• Biofuel plant capacity to start at 200,000 tons a year
  • Capacity possibly doubled if South Africa requirements passed

PhytoEnergy International Holding AG will export biofuel produced from canola and reduce planned capacity at a plant it’s building in South Africa after the country delayed introduction blending regulations.

Rules making blending of biofuels in diesel and gasoline compulsory were expected to come into effect on Oct. 1. The Herisau, Switzerland-based company’s South African unit decided to revert to a plan to export production to Europe a day after the anticipated deadline passed.

“We originally intended to do that anyway," Chief Executive Officer Jochen Schwaiger said by phone. After discussions with the government about how some output could be used for domestic consumption, PhytoEnergy waited three years for the regulations that would require it, he said.

The company cut the cost of the plant to 3 billion rand ($208 million) from an
earlier estimate of 5 billion rand for annual capacity of 400,000 metric tons.

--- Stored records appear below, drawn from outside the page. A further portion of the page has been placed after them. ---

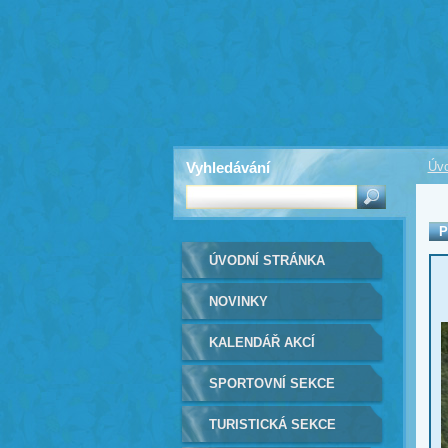
Vyhledávání
Úvo
P
ÚVODNÍ STRÁNKA
NOVINKY
KALENDÁŘ AKCÍ
SPORTOVNÍ SEKCE
TURISTICKÁ SEKCE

PhytoEnergy’s revised capacity for the plant, to be located in the industrial development zone at Coega in the Eastern Cape province, is 200,000 tons annually, Schwaiger said. Production could be doubled to meet South African demand if blending laws are realized.

The company will own 35 percent of the plant, while South Africa’s Public Investment Corp., the continent’s biggest money manager, will hold 25 percent. Black investors will control 30 percent and the African Development Bank 10 percent.